[Stored records]
◇ ◇ ◇ ◇
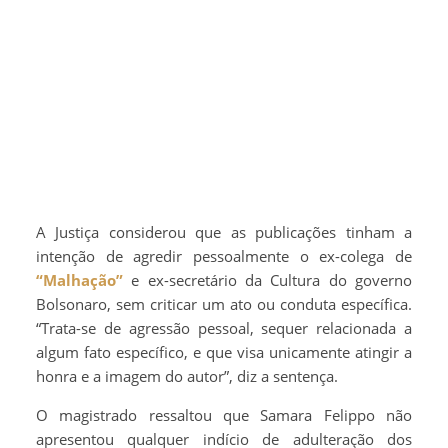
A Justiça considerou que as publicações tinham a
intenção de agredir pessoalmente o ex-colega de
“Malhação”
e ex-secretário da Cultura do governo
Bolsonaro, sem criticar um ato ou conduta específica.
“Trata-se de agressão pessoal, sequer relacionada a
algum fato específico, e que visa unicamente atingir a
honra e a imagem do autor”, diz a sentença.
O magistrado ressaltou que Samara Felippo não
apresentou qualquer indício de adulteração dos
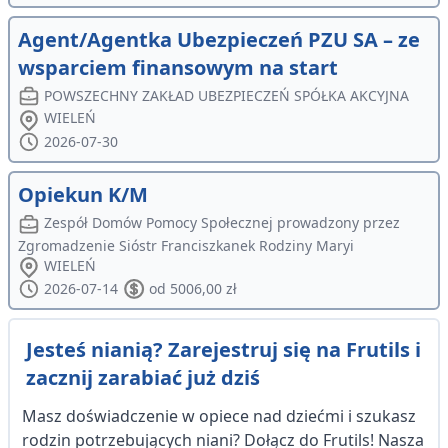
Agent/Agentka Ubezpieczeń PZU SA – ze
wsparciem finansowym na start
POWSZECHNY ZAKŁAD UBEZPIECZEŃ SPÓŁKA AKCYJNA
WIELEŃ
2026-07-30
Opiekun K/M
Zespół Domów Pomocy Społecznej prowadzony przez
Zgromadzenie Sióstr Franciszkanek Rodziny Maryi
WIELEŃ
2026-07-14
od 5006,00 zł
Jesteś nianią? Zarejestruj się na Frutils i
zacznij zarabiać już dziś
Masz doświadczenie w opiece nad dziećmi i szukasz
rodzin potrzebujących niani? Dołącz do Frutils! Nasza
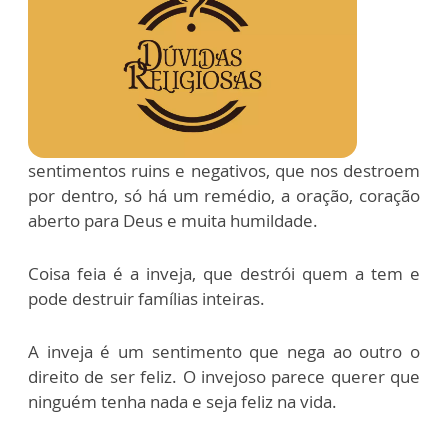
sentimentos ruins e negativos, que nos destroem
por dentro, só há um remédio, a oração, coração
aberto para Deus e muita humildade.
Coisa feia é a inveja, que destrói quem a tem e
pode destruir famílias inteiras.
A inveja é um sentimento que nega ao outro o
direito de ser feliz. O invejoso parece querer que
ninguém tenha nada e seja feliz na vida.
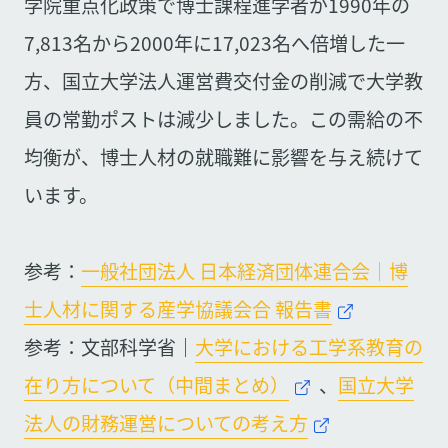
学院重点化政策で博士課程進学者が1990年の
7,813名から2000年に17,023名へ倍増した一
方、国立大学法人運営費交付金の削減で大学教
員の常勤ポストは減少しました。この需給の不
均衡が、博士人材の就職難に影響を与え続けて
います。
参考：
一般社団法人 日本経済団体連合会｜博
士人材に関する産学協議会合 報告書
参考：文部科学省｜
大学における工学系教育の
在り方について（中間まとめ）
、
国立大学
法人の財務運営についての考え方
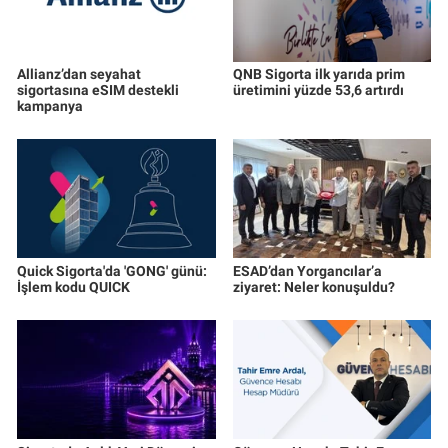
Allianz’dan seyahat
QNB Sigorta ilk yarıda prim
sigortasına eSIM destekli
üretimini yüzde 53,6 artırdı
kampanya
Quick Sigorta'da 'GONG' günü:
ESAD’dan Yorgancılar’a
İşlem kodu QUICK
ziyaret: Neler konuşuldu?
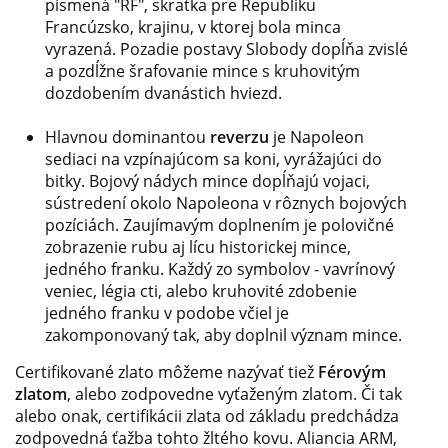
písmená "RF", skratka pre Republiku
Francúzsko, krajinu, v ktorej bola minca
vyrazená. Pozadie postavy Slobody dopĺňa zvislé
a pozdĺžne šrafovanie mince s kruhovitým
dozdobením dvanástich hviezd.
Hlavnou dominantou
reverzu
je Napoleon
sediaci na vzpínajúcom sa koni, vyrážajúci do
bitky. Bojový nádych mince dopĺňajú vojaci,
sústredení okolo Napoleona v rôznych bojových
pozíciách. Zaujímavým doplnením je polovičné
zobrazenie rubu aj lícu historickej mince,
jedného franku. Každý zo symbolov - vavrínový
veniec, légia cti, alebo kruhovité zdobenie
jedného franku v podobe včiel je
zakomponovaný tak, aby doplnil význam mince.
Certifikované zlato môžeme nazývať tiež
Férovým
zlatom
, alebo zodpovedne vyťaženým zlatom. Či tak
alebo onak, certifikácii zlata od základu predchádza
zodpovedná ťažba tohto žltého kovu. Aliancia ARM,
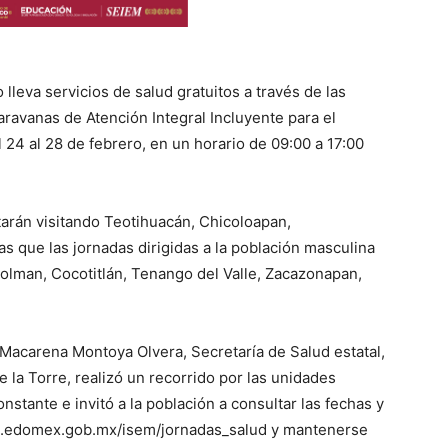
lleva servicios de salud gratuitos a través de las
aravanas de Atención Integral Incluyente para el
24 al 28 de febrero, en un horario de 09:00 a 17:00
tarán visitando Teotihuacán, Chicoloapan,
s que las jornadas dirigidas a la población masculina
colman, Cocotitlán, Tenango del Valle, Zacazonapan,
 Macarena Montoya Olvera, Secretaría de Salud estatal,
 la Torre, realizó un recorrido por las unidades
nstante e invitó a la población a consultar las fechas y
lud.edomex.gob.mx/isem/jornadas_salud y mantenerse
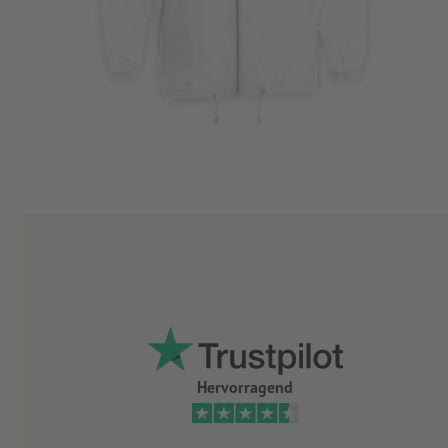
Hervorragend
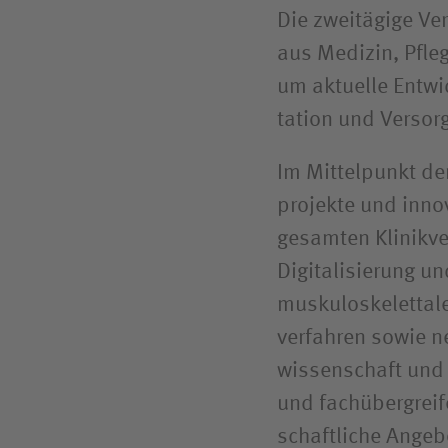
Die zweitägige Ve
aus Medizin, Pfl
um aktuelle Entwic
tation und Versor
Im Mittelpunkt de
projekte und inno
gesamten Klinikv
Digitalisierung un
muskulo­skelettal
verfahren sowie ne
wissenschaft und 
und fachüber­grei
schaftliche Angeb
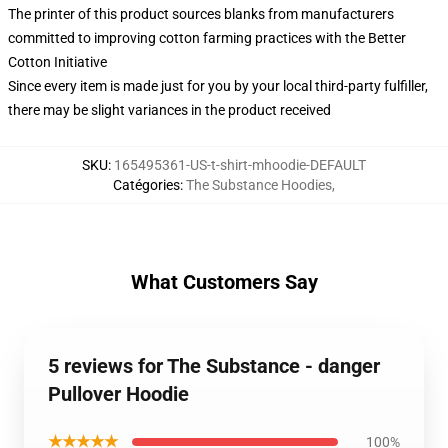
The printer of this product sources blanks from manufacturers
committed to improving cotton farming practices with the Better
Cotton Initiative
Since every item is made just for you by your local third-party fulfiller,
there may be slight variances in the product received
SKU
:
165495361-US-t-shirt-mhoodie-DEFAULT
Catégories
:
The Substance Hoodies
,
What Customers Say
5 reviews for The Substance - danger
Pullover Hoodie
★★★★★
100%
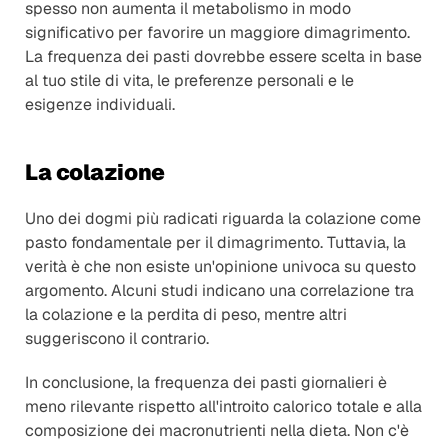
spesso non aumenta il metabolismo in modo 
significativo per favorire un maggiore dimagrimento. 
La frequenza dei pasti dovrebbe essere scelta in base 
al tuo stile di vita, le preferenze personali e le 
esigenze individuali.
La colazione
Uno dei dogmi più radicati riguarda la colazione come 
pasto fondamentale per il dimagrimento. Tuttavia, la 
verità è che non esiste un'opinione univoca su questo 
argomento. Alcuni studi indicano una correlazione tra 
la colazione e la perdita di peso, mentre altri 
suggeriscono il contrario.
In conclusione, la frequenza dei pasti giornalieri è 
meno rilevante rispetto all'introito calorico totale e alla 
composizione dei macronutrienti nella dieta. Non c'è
◇ ◇ ◇ ◇
Work to be completed -> Exactly as they stand, set down all of the entries above, minus every picture.

Exercise solution ->
A Justiça considerou que as publicações tinham a
intenção de agredir pessoalmente o ex-colega de
“Malhação”
e ex-secretário da Cultura do governo
Bolsonaro, sem criticar um ato ou conduta específica.
“Trata-se de agressão pessoal, sequer relacionada a
algum fato específico, e que visa unicamente atingir a
honra e a imagem do autor”, diz a sentença.
O magistrado ressaltou que Samara Felippo não
apresentou qualquer indício de adulteração dos
Agent/Agentka Ubezpieczeń PZU SA – ze
wsparciem finansowym na start
POWSZECHNY ZAKŁAD UBEZPIECZEŃ SPÓŁKA AKCYJNA
WIELEŃ
2026-07-30
Opiekun K/M
Zespół Domów Pomocy Społecznej prowadzony przez
Zgromadzenie Sióstr Franciszkanek Rodziny Maryi
WIELEŃ
2026-07-14
od 5006,00 zł
Jesteś nianią? Zarejestruj się na Frutils i
zacznij zarabiać już dziś
Masz doświadczenie w opiece nad dziećmi i szukasz
rodzin potrzebujących niani? Dołącz do Frutils! Nasza
sentimentos ruins e negativos, que nos destroem
por dentro, só há um remédio, a oração, coração
aberto para Deus e muita humildade.
Coisa feia é a inveja, que destrói quem a tem e
pode destruir famílias inteiras.
A inveja é um sentimento que nega ao outro o
direito de ser feliz. O invejoso parece querer que
ninguém tenha nada e seja feliz na vida.
学院重点化政策で博士課程進学者が1990年の
7,813名から2000年に17,023名へ倍増した一
方、国立大学法人運営費交付金の削減で大学教
員の常勤ポストは減少しました。この需給の不
均衡が、博士人材の就職難に影響を与え続けて
います。
参考：
一般社団法人 日本経済団体連合会｜博
士人材に関する産学協議会合 報告書
参考：文部科学省｜
大学における工学系教育の
在り方について（中間まとめ）
、
国立大学
法人の財務運営についての考え方
Allianz’dan seyahat
QNB Sigorta ilk yarıda prim
sigortasına eSIM destekli
üretimini yüzde 53,6 artırdı
kampanya
Quick Sigorta'da 'GONG' günü:
ESAD’dan Yorgancılar’a
İşlem kodu QUICK
ziyaret: Neler konuşuldu?
písmená "RF", skratka pre Republiku
Francúzsko, krajinu, v ktorej bola minca
vyrazená. Pozadie postavy Slobody dopĺňa zvislé
a pozdĺžne šrafovanie mince s kruhovitým
dozdobením dvanástich hviezd.
Hlavnou dominantou
reverzu
je Napoleon
sediaci na vzpínajúcom sa koni, vyrážajúci do
bitky. Bojový nádych mince dopĺňajú vojaci,
sústredení okolo Napoleona v rôznych bojových
pozíciách. Zaujímavým doplnením je polovičné
zobrazenie rubu aj lícu historickej mince,
jedného franku. Každý zo symbolov - vavrínový
veniec, légia cti, alebo kruhovité zdobenie
jedného franku v podobe včiel je
zakomponovaný tak, aby doplnil význam mince.
Certifikované zlato môžeme nazývať tiež
Férovým
zlatom
, alebo zodpovedne vyťaženým zlatom. Či tak
alebo onak, certifikácii zlata od základu predchádza
zodpovedná ťažba tohto žltého kovu. Aliancia ARM,
lleva servicios de salud gratuitos a través de las
aravanas de Atención Integral Incluyente para el
24 al 28 de febrero, en un horario de 09:00 a 17:00
tarán visitando Teotihuacán, Chicoloapan,
s que las jornadas dirigidas a la población masculina
colman, Cocotitlán, Tenango del Valle, Zacazonapan,
 Macarena Montoya Olvera, Secretaría de Salud estatal,
 la Torre, realizó un recorrido por las unidades
nstante e invitó a la población a consultar las fechas y
lud.edomex.gob.mx/isem/jornadas_salud y mantenerse
Hervorragend
Die zweitägige Ve
aus Medizin, Pfl
um aktuelle Entwic
tation und Versor
Im Mittelpunkt de
projekte und inno
gesamten Klinikv
Digitalisierung un
muskulo­skelettal
verfahren sowie ne
wissenschaft und 
und fachüber­grei
schaftliche Angeb
The printer of this product sources blanks from manufacturers
committed to improving cotton farming practices with the Better
Cotton Initiative
Since every item is made just for you by your local third-party fulfiller,
there may be slight variances in the product received
SKU
:
165495361-US-t-shirt-mhoodie-DEFAULT
Catégories
:
The Substance Hoodies
,
What Customers Say
5 reviews for The Substance - danger
Pullover Hoodie
★★★★★
100%
spesso non aumenta il metabolismo in modo 
significativo per favorire un maggiore dimagrimento. 
La frequenza dei pasti dovrebbe essere scelta in base 
al tuo stile di vita, le preferenze personali e le 
esigenze individuali.
La colazione
Uno dei dogmi più radicati riguarda la colazione come 
pasto fondamentale per il dimagrimento. Tuttavia, la 
verità è che non esiste un'opinione univoca su questo 
argomento. Alcuni studi indicano una correlazione tra 
la colazione e la perdita di peso, mentre altri 
suggeriscono il contrario.
In conclusione, la frequenza dei pasti giornalieri è 
meno rilevante rispetto all'introito calorico totale e alla 
composizione dei macronutrienti nella dieta. Non c'è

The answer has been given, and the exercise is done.